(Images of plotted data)
# # # # #

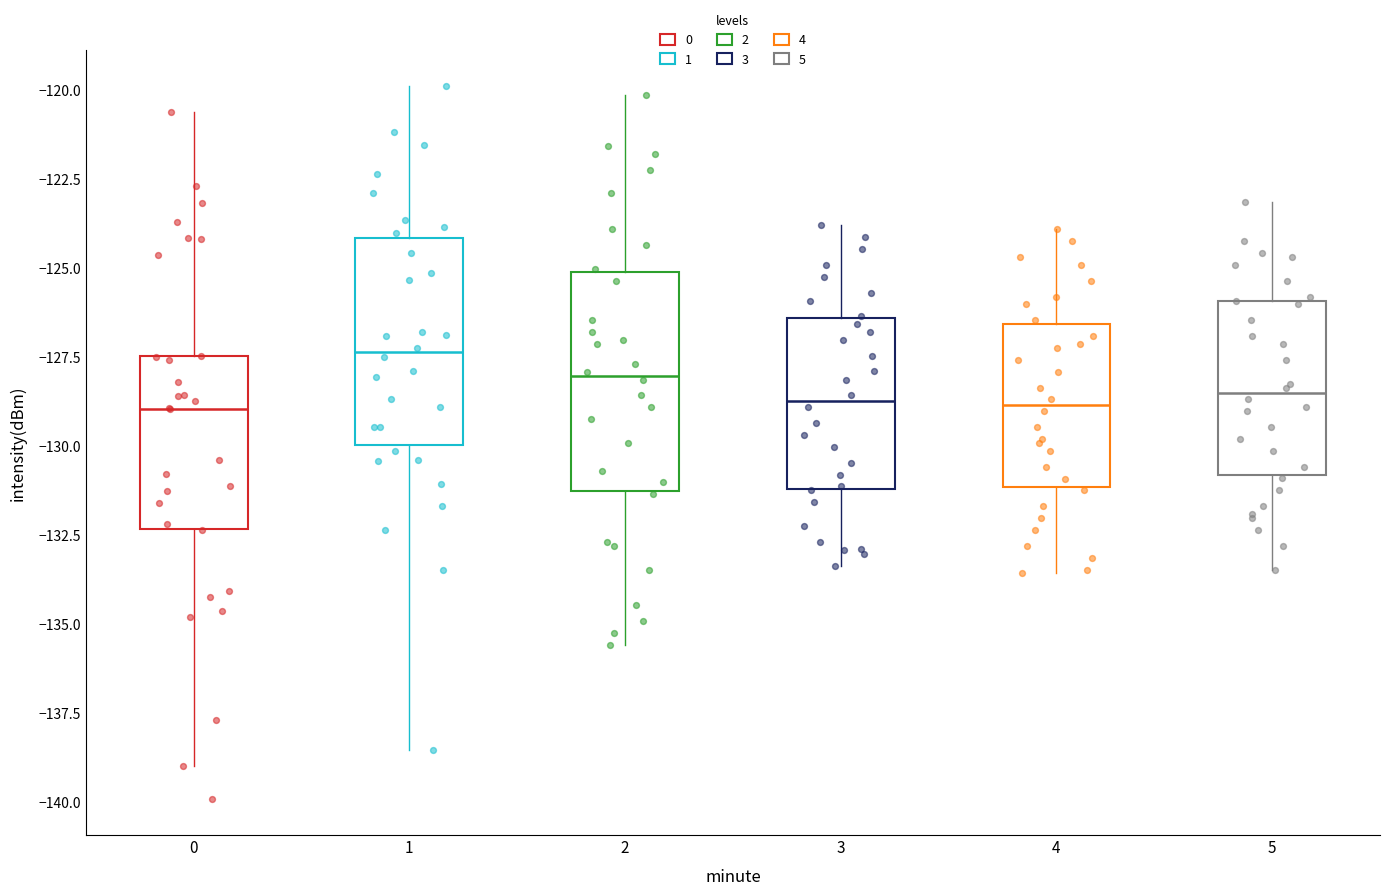

Where is the lower edge of the box at x = 1 on the y-axis? The values are not printed on the chart, so give them approximately, as read against the axis.

-130.0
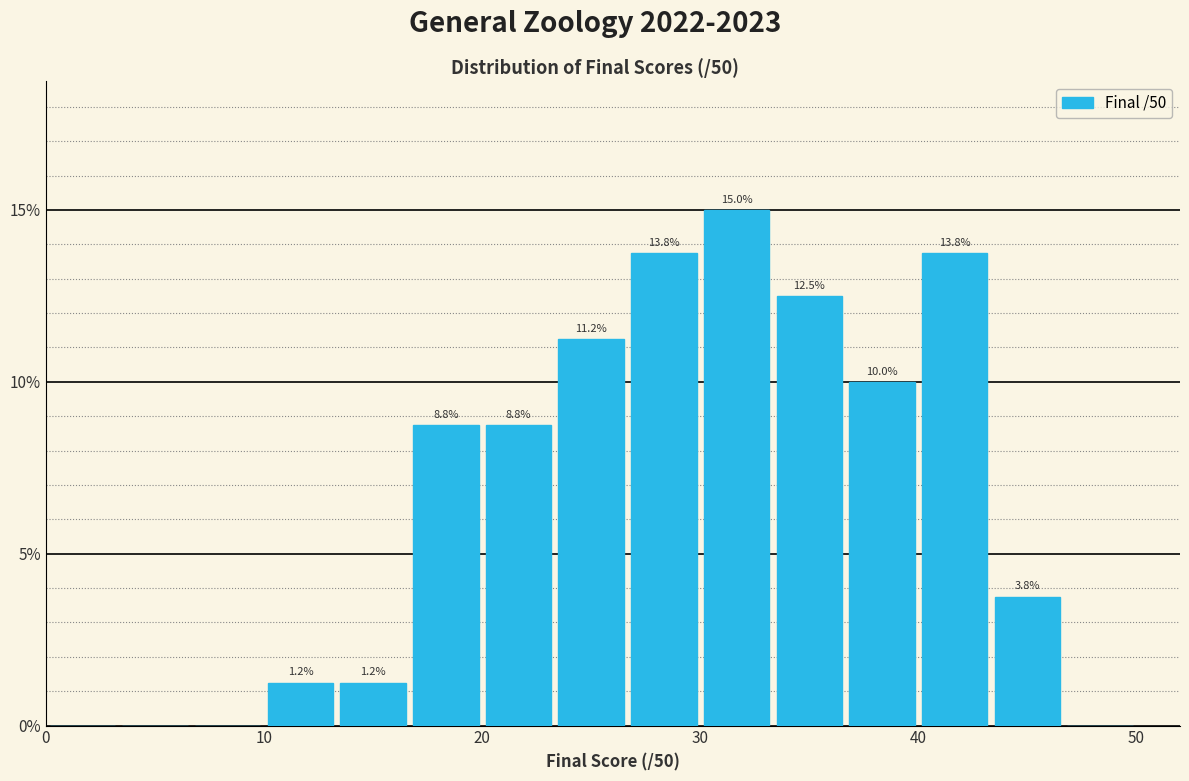

Read against the x-axis, roughly where is the centre of the tallest bar?

32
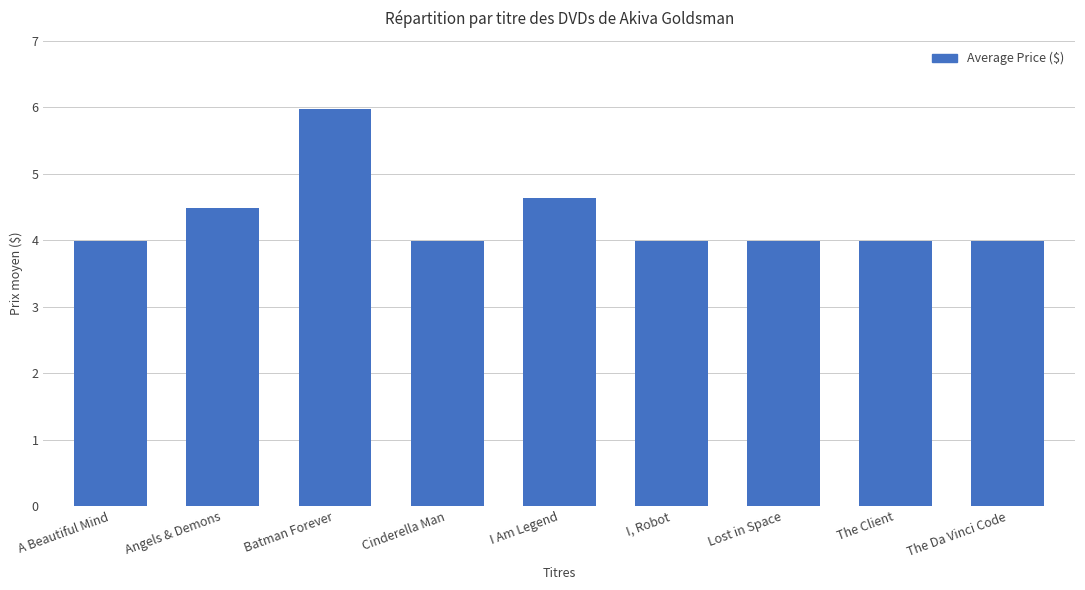

What is the change in value from Batman Forever to Cinderella Man?

-2.0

# # # # #

## EXERCISE OBJECTIVE:
From the entries above, keep only the lines that contain the string "axis", and copy each one out. A match counts only if its case is the same.

## RESULT OF THE EXERCISE:
Where is the lower edge of the box at x = 1 on the y-axis? The values are not printed on the chart, so give them approximately, as read against the axis.
Read against the x-axis, roughly where is the centre of the tallest bar?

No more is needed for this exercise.